The authorities had acknowledged in 2004 that the seven had been extrajudicially executed, despite earlier claims that they were Islamic militants connected to ethnic Albanian insurgents and had fired on the authorities.

Key witnesses, including two special police officers among the original suspects arrested, withdrew in court statements made during the initial pre-trial investigation. Both the Macedonian Public Prosecutor and the Foreign Ministry of Pakistan indicated they would appeal against the acquittal.

'War on terror'

In November, state prosecutors in Germany opened investigations into allegations that Lebanese-born Khaled el-Masri, a German national, had been unlawfully transferred into US custody in Afghanistan. He was reportedly detained by Macedonian police officers on 31 December 2003, repeatedly questioned about Islamic organizations, handed over on 24 January 2004 to the US Central Intelligence Agency (CIA) and – outside any judicial process – flown to an airbase in Afghanistan for further interrogation. He was sent to Albania in May 2004. In December 2005 the US authorities said he was one of five people detained on the basis of mistaken identity.

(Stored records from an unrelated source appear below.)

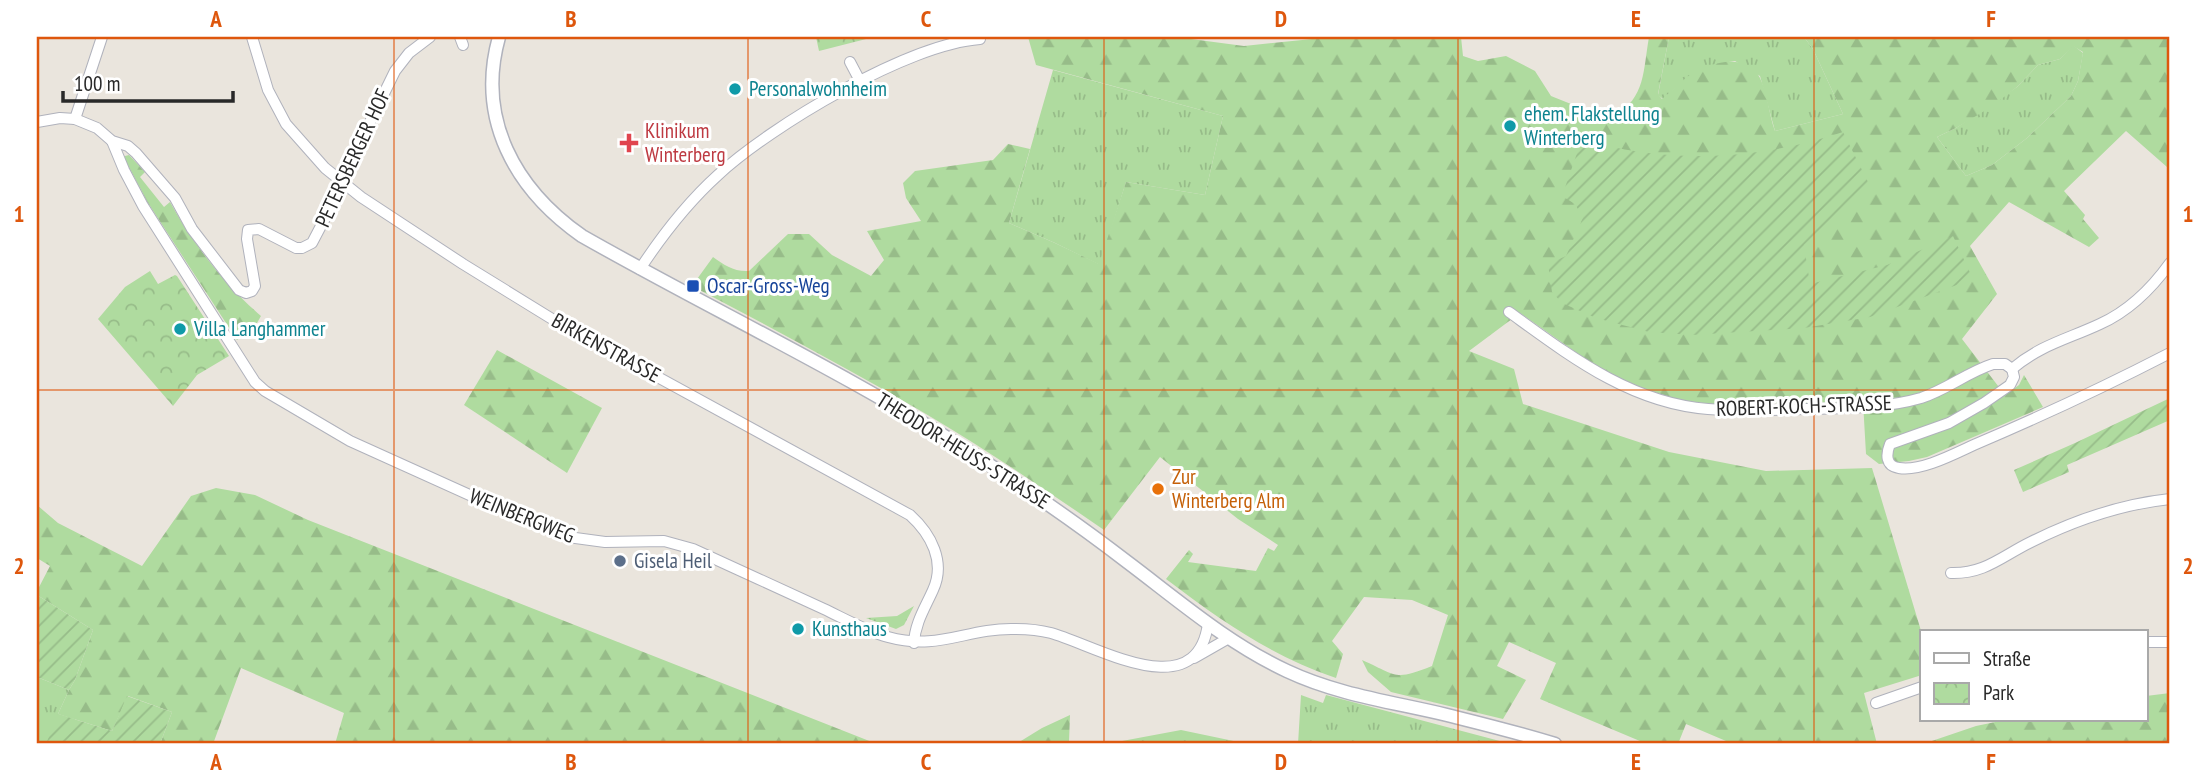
<svg xmlns="http://www.w3.org/2000/svg" width="2207" height="781" viewBox="0 0 2207 781" font-family="'PT Sans Narrow',sans-serif">
	<style>
		.grass { fill: url(#grass-tufts) }
		.forest { fill: url(#forest-firs); fill-rule: evenodd }
		.park { fill: url(#park-crowns) }
		.garden { fill: url(#garden-furrows) }
		.lines { fill: none; stroke-linecap: round; stroke-linejoin: round }
		.minor-casing { stroke: #b0b2bc; stroke-width: 12 }
		.tertiary-casing { stroke: #b0b2bc; stroke-width: 15 }
		.minor { stroke: #fff; stroke-width: 10 }
		.tertiary { stroke: #fff; stroke-width: 12 }
		.grid { fill: none; stroke: #de570d; stroke-width: 2; stroke-opacity: 0.55 }
		.culture-dot { fill: #0f9aa8; stroke: #fff; stroke-width: 2.5 }
		.health-dot { fill: #e0444e; stroke: #fff; stroke-width: 2.5 }
		.transit-dot { fill: #1a4fb4; stroke: #fff; stroke-width: 2.5 }
		.food-dot { fill: #e8710a; stroke: #fff; stroke-width: 2.5 }
		.service-dot { fill: #5c6f8a; stroke: #fff; stroke-width: 2.5 }
		.labels { text-anchor: middle; stroke-width: 6; stroke-linejoin: round; paint-order: stroke }
		.culture-label { font-size: 21px; fill: #0d838f; stroke: #fff; text-anchor: start }
		.health-label { font-size: 21px; fill: #be3a42; stroke: #fff; text-anchor: start }
		.street-label { font-size: 21px; fill: #292929; stroke: #fff }
		.transit-label { font-size: 21px; fill: #164399; stroke: #fff; text-anchor: start }
		.food-label { font-size: 21px; fill: #c56008; stroke: #fff; text-anchor: start }
		.service-label { font-size: 21px; fill: #4e5e75; stroke: #fff; text-anchor: start }
		.neatline { fill: none; stroke: #de570d; stroke-width: 2.5 }
		.grid-label { font-size: 23px; text-anchor: middle; font-weight: bold; fill: #de570d }
	</style>
	<defs>
		<pattern id="grass-tufts" width="24" height="20" patternUnits="userSpaceOnUse" patternTransform="scale(1.75)"><rect width="24" height="20" fill="#afdb9f"/><path d="M3 7l-1-3M5 7V3M7 7l1-3M15 17l-1-3M17 17v-4M19 17l1-3" fill="none" stroke="#97bc89"/></pattern>
		<pattern id="forest-firs" width="22" height="20" patternUnits="userSpaceOnUse" patternTransform="scale(1.75)"><rect width="22" height="20" fill="#afdb9f"/><path d="M5 1l3.5 6h-7zM16 11l3.5 6h-7z" fill="#97bc89"/></pattern>
		<pattern id="park-crowns" width="20" height="18" patternUnits="userSpaceOnUse" patternTransform="scale(1.75)"><rect width="20" height="18" fill="#afdb9f"/><path d="M2 6a3 3 0 1 1 6 0M12 15a3 3 0 1 1 6 0" fill="none" stroke="#97bc89"/></pattern>
		<pattern id="garden-furrows" width="10" height="10" patternUnits="userSpaceOnUse" patternTransform="scale(1.75)"><rect width="10" height="10" fill="#afdb9f"/><path d="M-1 1l2-2M0 10L10 0M9 11l2-2" fill="none" stroke="#97bc89"/></pattern>
	</defs>
	<rect width="100%" height="100%" fill="#eae5dd"/>
	<!-- grass -->
	<g class="grass">
		<path d="M1669,37h135l9,12 30,65 -68,17 -15,-55 -25,-15c-34,5 -47,16 -72,38l-5,-4z"/>
		<path d="M2073,45l10,8 -5,28 -7,15 -44,42 -35,27 -26,11 -29,-39 19,-9 61,-41 21,-22 22,-6z"/>
		<path d="M1053,70l170,46 -18,79 -79,-13 -26,83 -45,-22 -46,-20z"/>
		<path d="M914,606l-10,19 -8,4 -30,-11 31,-2z"/>
		<path d="M37,677l32,13 -11,24 17,5 -14,25h-24z"/>
		<path d="M1301,695l22,8 3,-8 185,49h-213z"/>
		<path d="M1181,730l67,14h-175v-2l33,2z"/>
	</g>
	<!-- forest -->
	<g class="forest">
		<path d="M1028,37h148l68,9 68,-7 4,-2h145l2,19 15,5 28,-5 29,15 16,25 30,12 33,8c32,-18 29,-46 35,-79h20l-11,57 4,5c9,-7 16,-15 25,-22 19,-14 60,-26 73,1 8,16 9,37 15,53l68,-17 -30,-65 -9,-12h366v125l-3,5 -41,-36 -62,60 21,24 -2,4 16,19 -10,9 -80,-45 -39,44 27,48 -35,45 43,56 14,-10 5,-10 19,32 -116,50 -18,4 -30,3 -13,-10 -3,-52 -153,2 -30,-4 -39,-12 -40,-18 -81,-57 -51,38 45,18 9,35 146,48 97,19 106,-3 50,166v41l-58,18 13,51h-144l-47,-20 -8,20h-31l-107,-45 16,-36 -47,-21 -12,24 29,14 -23,39 -112,-27 -23,-20 -6,-12c36,16 32,21 70,6l16,-51 -36,-15 -48,-3 -32,44 11,13 -7,24c-68,-24 -113,-56 -170,-99l23,-29 4,4 -5,8 68,9 12,-23 6,3 4,-6 -40,-26 -78,-62 -56,73c-58,-40 -117,-80 -178,-116 -77,-45 -156,-87 -234,-128l21,-29c11,8 21,15 36,14l39,-37h21l23,21 39,21 13,-16 -17,-29 54,-10 -15,-23 -3,-15 12,-12 78,-11 15,-16 22,5 -21,74 46,20 44,21 27,-82 79,13 18,-79 -187,-51zM2073,46l10,6 -5,29 -7,15 -44,42 -35,27 -26,11 -29,-39 19,-9 35,-21 26,-20 21,-22 22,-6z"/>
		<path d="M129,155l16,17 -5,5 24,30 6,-5c23,42 55,83 91,114l-4,7 -20,17 -89,-137 -24,-45 1,-2z"/>
		<path d="M497,350l105,58 -35,65 -103,-68z"/>
		<path d="M216,488l39,7 53,25 569,224h-542l9,-31 -103,-45 -28,76h-53l12,-32 -44,-16 -16,35 -54,-17 11,-24 6,-10 18,-50 -56,-35v-4l13,-25 -13,-8v-53l21,18 84,43 49,-70z"/>
		<path d="M2170,693v51h-247l53,-18 29,-6h141v-24z"/>
		<path d="M1070,715l-1,27h4v2h-57l26,-16z"/>
	</g>
	<!-- park -->
	<g class="park">
		<path d="M816,37h58l-55,14z"/>
		<path d="M150,271l8,13 17,-9 2,1 52,80 -32,19 -24,31 -75,-87 27,-32z"/>
	</g>
	<!-- garden -->
	<g class="garden">
		<path d="M1843,132l26,52 -65,61 6,39 77,-19 66,-29 20,43 -103,38 -66,11 -112,7 -43,-3 -53,-14 -34,-15 -10,-11 -4,-28 18,-8 17,-38 -8,-14 -13,-8 20,-57c84,26 179,21 261,-7z"/>
		<path d="M2170,398v22l-103,45 2,7 -46,20 -9,-22 61,-27z"/>
		<path d="M37,595l56,35 -18,50 -6,10 -32,-13z"/>
		<path d="M127,696l45,16 -12,32h-114l12,-30 54,17z"/>
	</g>
	<g class="lines">
		<!-- minor casing -->
		<g class="minor-casing">
			<g id="minor">
				<path d="M252,37l16,53 18,34 39,44 36,29 102,67 94,58 353,193c21,19 36,47 23,75 -8,18 -18,33 -19,53"/>
				<path d="M460,37l3,8"/>
				<path d="M850,62l10,19"/>
				<path d="M75,119l27,-82"/>
				<path d="M37,122l23,-4 15,1 22,9 15,13 16,5 8,7 39,45 17,31 47,61 7,3 6,-2 3,-5 -8,-47 1,-9 11,-1 37,19h6l10,-5 31,-59 6,-19 46,-94 14,-18 21,-16"/>
				<path d="M112,141l12,29 19,36 112,176 10,9 85,50 155,70 63,26 37,5 59,-1 29,8c44,20 87,40 131,60 21,10 42,22 64,28 51,14 78,-9 126,-8 12,0 25,1 37,4 46,13 145,74 157,-9"/>
				<path d="M640,269c23,-35 47,-66 78,-94 53,-49 190,-131 262,-136"/>
				<path d="M1509,312c61,44 121,91 199,97 31,3 64,1 96,0 38,-1 79,0 117,-11 25,-8 47,-26 72,-34h12l7,5"/>
				<path d="M2012,369l2,8 -4,8 -26,18 -35,20 -59,21c-4,10 -5,22 9,24 22,4 57,-15 77,-24 66,-28 130,-58 194,-91"/>
				<path d="M2012,369c28,-24 56,-30 88,-45 29,-13 52,-36 70,-61"/>
				<path d="M1951,573c34,1 51,-17 80,-31 42,-21 92,-38 139,-43"/>
				<path d="M2146,642h24"/>
				<path d="M1194,658l35,-20"/>
				<path d="M1876,703l46,-16"/>
			</g>
		</g>
		<!-- tertiary casing -->
		<g class="tertiary-casing">
			<path id="tertiary" d="M499,37c-23,82 16,152 83,199 130,74 267,138 394,220 51,33 102,68 150,105 52,39 101,82 161,110 51,24 106,31 160,44 36,9 73,18 108,29"/>
		</g>
		<!-- minor -->
		<use href="#minor" class="minor"/>
		<!-- tertiary -->
		<use href="#tertiary" class="tertiary"/>
	</g>
	<!-- grid -->
	<path class="grid" d="M394,37v707M748,37v707M1104,37v707M1458,37v707M1814,37v707M37,390h2133"/>
	<!-- markers -->
	<g class="culture-dot">
		<circle cx="735" cy="89" r="7"/>
		<circle cx="1510" cy="126" r="7"/>
		<circle cx="180" cy="329" r="7"/>
		<circle cx="798" cy="629" r="7"/>
	</g>
	<path class="health-dot" d="M625.5 132.5h7v7h7v7h-7v7h-7v-7h-7v-7h7z"/>
	<rect class="transit-dot" x="686" y="279" width="14" height="14" rx="3.5"/>
	<circle class="food-dot" cx="1158" cy="489" r="7"/>
	<circle class="service-dot" cx="620" cy="561" r="7"/>
	<g class="labels">
		<!-- culture labels -->
		<g class="culture-label">
			<text x="749" y="96">Personalwohnheim</text>
			<text x="1524" y="121">ehem. Flakstellung<tspan x="1524" dy="24">Winterberg</tspan></text>
			<text x="194" y="336">Villa Langhammer</text>
			<text x="812" y="636">Kunsthaus</text>
		</g>
		<!-- health labels -->
		<g class="health-label">
			<text x="645" y="138">Klinikum<tspan x="645" dy="24">Winterberg</tspan></text>
		</g>
		<!-- street labels -->
		<g class="street-label">
			<text transform="translate(353 158) rotate(-65)" y="7">PETERSBERGER HOF</text>
			<text transform="translate(606 348) rotate(29)" y="7">BIRKENSTRASSE</text>
			<text transform="translate(1804 406) rotate(-2)" y="7">ROBERT-KOCH-STRASSE</text>
			<text transform="translate(963 451) rotate(32)" y="7">THEODOR-HEUSS-STRASSE</text>
			<text transform="translate(522 516) rotate(22)" y="7">WEINBERGWEG</text>
		</g>
		<!-- transit labels -->
		<g class="transit-label">
			<text x="707" y="293">Oscar-Gross-Weg</text>
		</g>
		<!-- food labels -->
		<g class="food-label">
			<text x="1172" y="484">Zur<tspan x="1172" dy="24">Winterberg Alm</tspan></text>
		</g>
		<!-- service labels -->
		<g class="service-label">
			<text x="634" y="568">Gisela Heil</text>
		</g>
	</g>
	<!-- border -->
	<rect width="2207" height="781" fill="none" stroke="#ffffff" stroke-width="77"/>
	<!-- legend -->
	<rect x="1920" y="630" width="228" height="91" fill="#ffffff" stroke="#a9a9a9" stroke-width="2"/>
	<rect x="1934" y="653" width="35" height="10" fill="#ffffff" stroke="#a9a9a9" stroke-width="2"/>
	<text x="1983" y="666" font-size="21" fill="#292929">Straße</text>
	<rect x="1934" y="683" width="35" height="21" fill="url(#park-crowns)" stroke="#a9a9a9" stroke-width="2"/>
	<text x="1983" y="700" font-size="21" fill="#292929">Park</text>
	<!-- scale -->
	<path d="M63 91v10h170v-10" fill="none" stroke="#292929" stroke-width="3.5"/>
	<text x="74" y="91" font-size="21" fill="#292929" stroke="#ffffff" stroke-width="5" paint-order="stroke">100 m</text>
	<rect x="38" y="38" width="2130" height="704" class="neatline"/>
	<g class="grid-label">
		<text x="216" y="27">A</text>
		<text x="571" y="27">B</text>
		<text x="926" y="27">C</text>
		<text x="1281" y="27">D</text>
		<text x="1636" y="27">E</text>
		<text x="1991" y="27">F</text>
		<text x="19" y="222">1</text>
		<text x="2188" y="222">1</text>
		<text x="19" y="574">2</text>
		<text x="2188" y="574">2</text>
		<text x="216" y="770">A</text>
		<text x="571" y="770">B</text>
		<text x="926" y="770">C</text>
		<text x="1281" y="770">D</text>
		<text x="1636" y="770">E</text>
		<text x="1991" y="770">F</text>
	</g>
</svg>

Prisoner of conscience Zoran Vranishkovski

On 23 June, the Bitola Court of Appeal confirmed the conviction of Zoran Vranishkovski, a bishop of the Serbian Orthodox Church in Macedonia in Ohrid. In August 2004 he had been sentenced to 18 months' imprisonment for allegedly inciting religious and ethnic hatred through his support for ecclesiastical control of the Macedonian Orthodox Church by the Serbian Orthodox Church. He was arrested on 26 July to serve his sentence as a prisoner of conscience.

Violence against women

In proceedings against a previously convicted trafficker in March, mechanisms to protect witnesses were ineffective. A witness protection law was introduced in May. On 1 November, a national referral mechanism was launched that would provide assistance and protection to those affected by trafficking.

Domestic violence against women remained widespread but prosecutions were rare.

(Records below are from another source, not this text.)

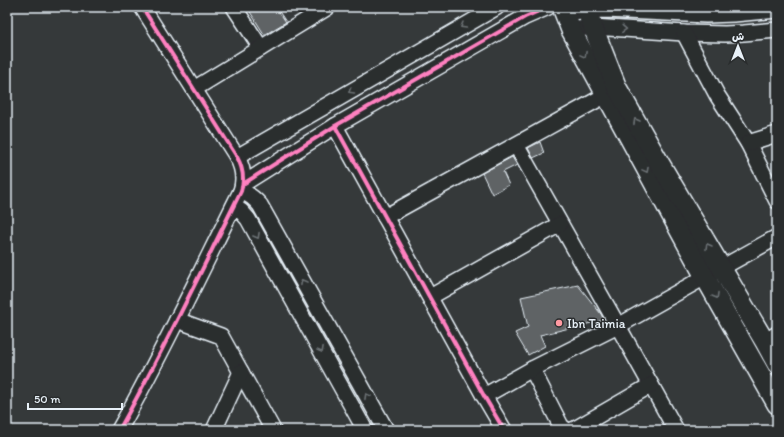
<svg xmlns="http://www.w3.org/2000/svg" width="784" height="437" viewBox="0 0 784 437" font-family="Itim,'Playpen Sans Arabic',sans-serif">
	<style>
		.building { fill: #5f6365; stroke: #e8f1f8 }
		.lines { fill: none; stroke-linecap: round; stroke-linejoin: round }
		.minor-casing { stroke: #e8f1f8; stroke-width: 18 }
		.major-casing { stroke: #e8f1f8; stroke-width: 22 }
		.minor { stroke: #2a2d2e; stroke-width: 15 }
		.major { stroke: #2a2d2e; stroke-width: 19 }
		.cycleway-casing { stroke: #2a2d2e; stroke-width: 6 }
		.cycleway { stroke: #ff80c0; stroke-width: 4 }
		.oneway { stroke: #6c7275 }
		.poi-dot { fill: #ff9aa2; stroke: #2a2d2e; stroke-width: 1.5 }
		.labels { text-anchor: middle; dominant-baseline: central; stroke-width: 3; stroke-linejoin: round; paint-order: stroke }
		.poi-label { font-size: 13px; fill: #e8f1f8; stroke: #2a2d2e; text-anchor: start }
	</style>
	<rect width="100%" height="100%" fill="#35393a"/>
	<filter id="ink" filterUnits="userSpaceOnUse"><feTurbulence type="fractalNoise" baseFrequency=".025" numOctaves="2"/><feDisplacementMap in="SourceGraphic" scale="8" xChannelSelector="R" yChannelSelector="G"/><feConvolveMatrix kernelMatrix="1 2 1 2 8 2 1 2 1" color-interpolation-filters="sRGB"/></filter>
	<g filter="url(#ink)">
		<g class="building">
			<path d="M247,7H276L286,22L266,34H264Z"/>
			<path d="M540,142L544,153L533,158L528,148Z"/>
			<path d="M512,157L517,165L503,172L509,185L492,194L482,173Z"/>
			<path d="M578,285L601,314L604,320L540,335L545,346L528,355L515,333L528,327L521,297Z"/>
		</g>
		<g class="lines">
			<g class="minor-casing">
				<g id="minor">
					<path d="M234,7L261,48"/>
					<path d="M565,15L586,11L606,10L706,15L734,14L777,10"/>
					<path d="M571,30L593,27L684,33L725,34L744,33L777,30"/>
					<path d="M684,33L717,95L748,143L777,201"/>
					<path d="M194,89L328,7"/>
					<path d="M335,126L484,396L504,430"/>
					<path d="M748,143L777,134"/>
					<path d="M516,145L618,326L676,430"/>
					<path d="M237,157L497,7"/>
					<path d="M243,184L335,126L525,17L548,7"/>
					<path d="M241,191C249,194 254,198 260,205L386,430"/>
					<path d="M234,206L241,211L248,219L365,430"/>
					<path d="M385,217L615,90"/>
					<path d="M430,297L560,224"/>
					<path d="M177,320L221,336L273,430"/>
					<path d="M765,342L777,334"/>
					<path d="M532,369L561,426L566,430"/>
					<path d="M484,396L532,369L618,326L705,277L777,237"/>
					<path d="M119,430C163,352 201,271 241,191C245,179 243,168 237,157L142,7"/>
					<path d="M214,430L241,372"/>
					<path d="M572,430L575,429L651,385"/>
				</g>
			</g>
			<g class="major-casing">
				<g id="major">
					<path d="M562,7L571,30L705,277L777,404"/>
					<path d="M585,7L617,88L660,164L765,342L777,364"/>
				</g>
			</g>
			<use href="#minor" class="minor"/>
			<use href="#major" class="major"/>
			<g class="cycleway-casing">
				<g id="cycleway">
					<path d="M335,126L484,396L504,430"/>
					<path d="M243,184L335,126L525,17L548,7"/>
					<path d="M119,430C163,352 201,271 241,191C245,179 243,168 237,157L142,7"/>
				</g>
			</g>
			<use href="#cycleway" class="cycleway"/>
		</g>
		<defs><path id="oneway-chevron" d="M-2-3.5L2.5 0L-2 3.5" fill="none" stroke-width="1.6" stroke-linecap="round" stroke-linejoin="round"/></defs>
		<g class="oneway">
			<use href="#oneway-chevron" transform="translate(463 26) rotate(150)"/>
			<use href="#oneway-chevron" transform="translate(624 29) rotate(3)"/>
			<use href="#oneway-chevron" transform="translate(584 55) rotate(62)"/>
			<use href="#oneway-chevron" transform="translate(351 91) rotate(150)"/>
			<use href="#oneway-chevron" transform="translate(636 121) rotate(-119)"/>
			<use href="#oneway-chevron" transform="translate(646 170) rotate(62)"/>
			<use href="#oneway-chevron" transform="translate(257 236) rotate(61)"/>
			<use href="#oneway-chevron" transform="translate(708 246) rotate(-120)"/>
			<use href="#oneway-chevron" transform="translate(303 282) rotate(-119)"/>
			<use href="#oneway-chevron" transform="translate(716 296) rotate(60)"/>
			<use href="#oneway-chevron" transform="translate(321 350) rotate(61)"/>
			<use href="#oneway-chevron" transform="translate(367 396) rotate(-119)"/>
		</g>
	</g>
	<circle class="poi-dot" cx="559" cy="323" r="4"/>
	<g class="labels">
		<g class="poi-label">
			<text x="567" y="323">Ibn Taimia</text>
		</g>
	</g>
	<rect width="784" height="437" fill="none" stroke="#2a2d2e" stroke-width="24"/>
	<rect x="12" y="12" width="760" height="413" fill="none" stroke="#e8f1f8" stroke-width="1.5" filter="url(#ink)"/>
	<g transform="translate(738 46)" stroke="#2a2d2e" stroke-width="3" paint-order="stroke">
	<path d="M0-3L7 15L0 10L-7 15Z" fill="#e8f1f8"/>
	<text y="-6" font-size="11" font-weight="bold" text-anchor="middle" fill="#e8f1f8">ش</text>
	</g>
	<path d="M28 403v6h94v-6" fill="none" stroke="#e8f1f8" stroke-width="2"/>
	<text x="34" y="403" font-size="12" fill="#e8f1f8" stroke="#2a2d2e" stroke-width="3" paint-order="stroke">50 m</text>
</svg>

  • Of 100 incidents reported to the Tetovo police by August, criminal proceedings were brought in 10 cases, only one of which resulted in a conviction.

Refugees and internally displaced people

According to the UN High Commissioner for Refugees (UNHCR), 831 registered internally displaced people remained after the 2001 conflict in Macedonia. Some 160 registered people who were unable to return to their homes reportedly had their status withdrawn.

According to UNHCR, there were some 2,114 refugees from Kosovo, predominantly Roma, Ashkali or Egyptiani, 1,234 of whom were under "temporary protection". Few were granted asylum, and some were reportedly threatened with return to Kosovo. In May the government opened discussions with the Kosovo authorities on protocols for their voluntary return.